For normalized Data Warehousing:

 Building the Data Warehouse  by W.H. Inmon

Sharepoint 2010: prayers answered… sort of

Thursday, October 22nd, 2009

The  SharePoint  2010 is coming!.. In fact, it is almost here – the rumour has is that beta was already released to MSDN subscribers last Wednesday (10/21/2009, that is). Not a revolutionary upgrade in a sense that SP2007 was to SP2003, but a major milestone nevertheless.

The interest in the product speaks for itself – the conference 2009 was sold out – and that’s 7,000+ attendees! I was a bit surprised to see that many people  from Europe – for some reason there were Danes at every turn – but I’ve also met folks from France, Germany, England, Spain, Czech Republic, Netherlands, Belgium, Finland, Israel… there were quite few Kiwis and Aussies, Brazilians and Argentineans..

Having inherited a team of hard core Java developers I am facing quite a challenge to help them in transition to proficient Sharepoint ones. I wish I could fly all of them to Las Vegas, just to feel the energy in the room, attend all sponsored events (yes, free drinks included), and see elegancy of some solutions! This would be the best way to assure them of an interesting and profitable career path… Damn these budget cuts!

Apparently, Microsoft heard the developers community, or, maybe, lusted after the fat profits that third party vendors made patching the holes left in the MOSS 2007… But the biggest improvements for me came from the developer’s perspective. The biggest gripe about Sharepoint development came from the fact that it is not a development environment. It is very painful to code against, debug and deploy in Sharepoint 2007, not to mention absence of testing framework (there are third party tools, to be sure), and then this insistence on using VSTS… (no, you do not need it – we are developing with VS2008 Professional). I am happy to report that SP2010 and Visual Studio 2010 have addressed this problem. Beginning from 2010, one can develop decent workfl0ws in Sharepoint 2010, and still maintain sanity (most of the time). First, you can develop on Windows 7 or Windows Vista SP1 (64 bit only, of course); no need for sluggish clunky VM that hogging down your computer (btw: you can boot to VHD, if you’d like to keep your SP development separate from the rest of your work). Second: no more add-in packages to do development in Visual Studio , no multiple deployment steps to install and activate provisioning code – it all built in; no SDK, no missing references.. Finally:  you can deploy from within Visual Studio (God, I missed this one!), and you can debug your stuff without jumping through additional hoops.

A big thing: WSP now can be created in SharePoint Designer (still free), and edited  in Visual Studio (and vice versa). Finally.

BDC are now BDS – business data services, and are better than ever. You can combine data from different data sources into a single consistent interface.

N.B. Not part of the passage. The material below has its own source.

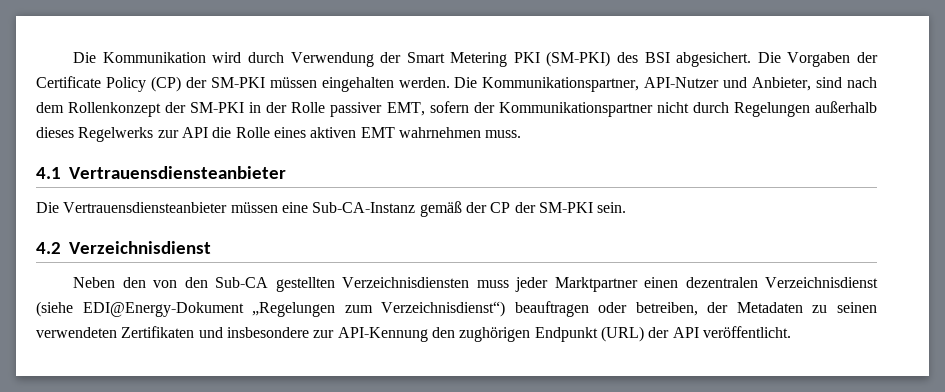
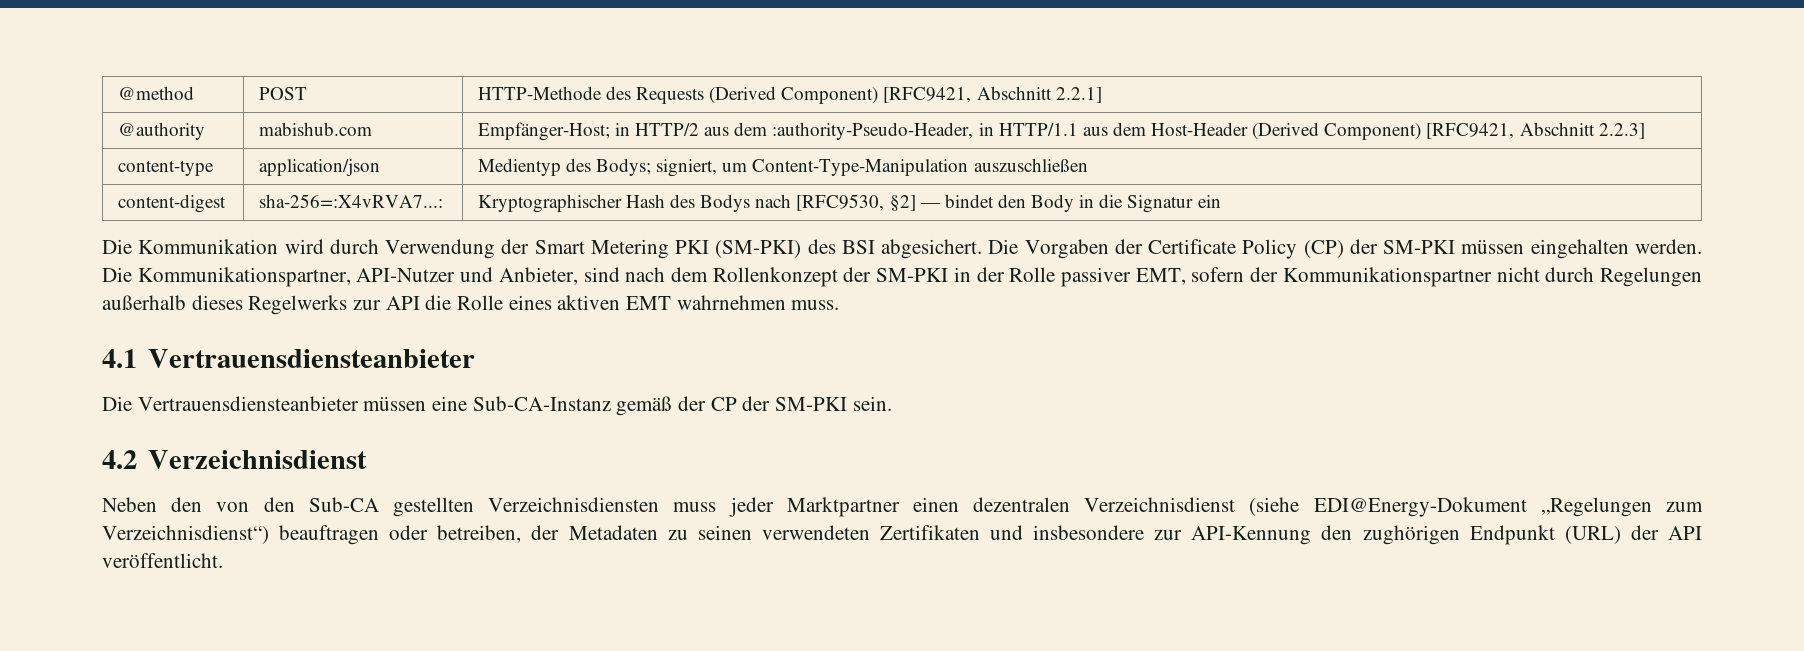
(73, 57) none -> [117,86,194,100] [258,87,307,100] [477,86,1102,104] [117,122,205,140] [258,122,372,136] [477,122,1645,141] [117,160,214,176] [258,159,380,176] [477,158,1088,177] [117,194,226,213] [258,194,443,208] [477,194,1221,213] @method | POST | HTTP-Methode des Requests (Derived Component) [RFC9421, Abschnitt 2.2.1] // @authority | mabishub.com | Empfänger-Host; in HTTP/2 aus dem :authority-Pseudo-Header, in HTTP/1.1 aus dem Host-Header (Derived Component) [RFC9421, Abschnitt 2.2.3] // content-type | application/json | Medientyp des Bodys; signiert, um Content-Type-Manipulation auszuschließen // content-digest | sha-256=:X4vRVA7...: | Kryptographischer Hash des Bodys nach [RFC9530, §2] — bindet den Body in die Signatur ein //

Oh, and don’t forget the ability to create EXTERNAL lists. Sharepoint 2010 is all about RESTful services, and json; a novel way to provide and consume data; ability to create lists with multiple columns is very welcomed, too.

I am very intrigued by Access Services in Sharepoint 2010; I see how it can help me to track down every pesky MS Access app crawling in the enterprise, and manage them centrally. Very cool (more about it later).

LINQ is staging a comeback. After hinting that it will be deprecated in favor of Entity Framework, Microsoft again puts it at the heart of data interfaces. Virtually every demo that made use of data did it through LINQ; and it was prominently displayed on the slides presented by the m’softies. Something to think about.

All in all, it appears that our prayers (and curses) has been heard.